Copy the records below, replacing every "family" with "taxonomic family" and leaving everything else unchanged.
** begin **
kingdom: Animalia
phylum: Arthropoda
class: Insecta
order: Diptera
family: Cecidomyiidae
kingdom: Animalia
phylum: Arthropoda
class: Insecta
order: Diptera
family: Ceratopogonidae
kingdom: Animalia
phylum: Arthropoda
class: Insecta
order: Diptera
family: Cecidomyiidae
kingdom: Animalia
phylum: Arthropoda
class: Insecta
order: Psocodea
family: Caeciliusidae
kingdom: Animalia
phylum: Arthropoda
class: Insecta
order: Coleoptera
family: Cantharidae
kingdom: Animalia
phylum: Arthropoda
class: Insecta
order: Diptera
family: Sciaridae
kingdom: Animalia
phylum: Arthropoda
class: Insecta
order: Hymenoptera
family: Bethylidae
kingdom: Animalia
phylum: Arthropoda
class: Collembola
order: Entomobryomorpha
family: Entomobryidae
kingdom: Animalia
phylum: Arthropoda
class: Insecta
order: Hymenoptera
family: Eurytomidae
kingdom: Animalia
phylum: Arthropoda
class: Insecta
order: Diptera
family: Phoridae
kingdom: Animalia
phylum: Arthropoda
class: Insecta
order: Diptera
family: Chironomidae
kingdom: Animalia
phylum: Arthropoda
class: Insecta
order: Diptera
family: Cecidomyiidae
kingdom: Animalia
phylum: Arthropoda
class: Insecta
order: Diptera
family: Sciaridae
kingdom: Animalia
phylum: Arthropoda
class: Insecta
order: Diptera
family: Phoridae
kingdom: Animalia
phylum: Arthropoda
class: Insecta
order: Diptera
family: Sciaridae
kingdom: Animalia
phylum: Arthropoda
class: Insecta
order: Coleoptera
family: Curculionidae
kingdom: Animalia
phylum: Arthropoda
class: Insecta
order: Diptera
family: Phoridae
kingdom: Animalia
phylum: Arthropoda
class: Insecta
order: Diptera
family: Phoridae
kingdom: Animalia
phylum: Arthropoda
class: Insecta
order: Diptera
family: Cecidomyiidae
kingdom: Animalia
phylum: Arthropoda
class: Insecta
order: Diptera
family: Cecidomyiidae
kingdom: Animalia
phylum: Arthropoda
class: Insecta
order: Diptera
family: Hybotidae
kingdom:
** end **
TASK RESPONSE
kingdom: Animalia
phylum: Arthropoda
class: Insecta
order: Diptera
taxonomic family: Cecidomyiidae
kingdom: Animalia
phylum: Arthropoda
class: Insecta
order: Diptera
taxonomic family: Ceratopogonidae
kingdom: Animalia
phylum: Arthropoda
class: Insecta
order: Diptera
taxonomic family: Cecidomyiidae
kingdom: Animalia
phylum: Arthropoda
class: Insecta
order: Psocodea
taxonomic family: Caeciliusidae
kingdom: Animalia
phylum: Arthropoda
class: Insecta
order: Coleoptera
taxonomic family: Cantharidae
kingdom: Animalia
phylum: Arthropoda
class: Insecta
order: Diptera
taxonomic family: Sciaridae
kingdom: Animalia
phylum: Arthropoda
class: Insecta
order: Hymenoptera
taxonomic family: Bethylidae
kingdom: Animalia
phylum: Arthropoda
class: Collembola
order: Entomobryomorpha
taxonomic family: Entomobryidae
kingdom: Animalia
phylum: Arthropoda
class: Insecta
order: Hymenoptera
taxonomic family: Eurytomidae
kingdom: Animalia
phylum: Arthropoda
class: Insecta
order: Diptera
taxonomic family: Phoridae
kingdom: Animalia
phylum: Arthropoda
class: Insecta
order: Diptera
taxonomic family: Chironomidae
kingdom: Animalia
phylum: Arthropoda
class: Insecta
order: Diptera
taxonomic family: Cecidomyiidae
kingdom: Animalia
phylum: Arthropoda
class: Insecta
order: Diptera
taxonomic family: Sciaridae
kingdom: Animalia
phylum: Arthropoda
class: Insecta
order: Diptera
taxonomic family: Phoridae
kingdom: Animalia
phylum: Arthropoda
class: Insecta
order: Diptera
taxonomic family: Sciaridae
kingdom: Animalia
phylum: Arthropoda
class: Insecta
order: Coleoptera
taxonomic family: Curculionidae
kingdom: Animalia
phylum: Arthropoda
class: Insecta
order: Diptera
taxonomic family: Phoridae
kingdom: Animalia
phylum: Arthropoda
class: Insecta
order: Diptera
taxonomic family: Phoridae
kingdom: Animalia
phylum: Arthropoda
class: Insecta
order: Diptera
taxonomic family: Cecidomyiidae
kingdom: Animalia
phylum: Arthropoda
class: Insecta
order: Diptera
taxonomic family: Cecidomyiidae
kingdom: Animalia
phylum: Arthropoda
class: Insecta
order: Diptera
taxonomic family: Hybotidae
kingdom:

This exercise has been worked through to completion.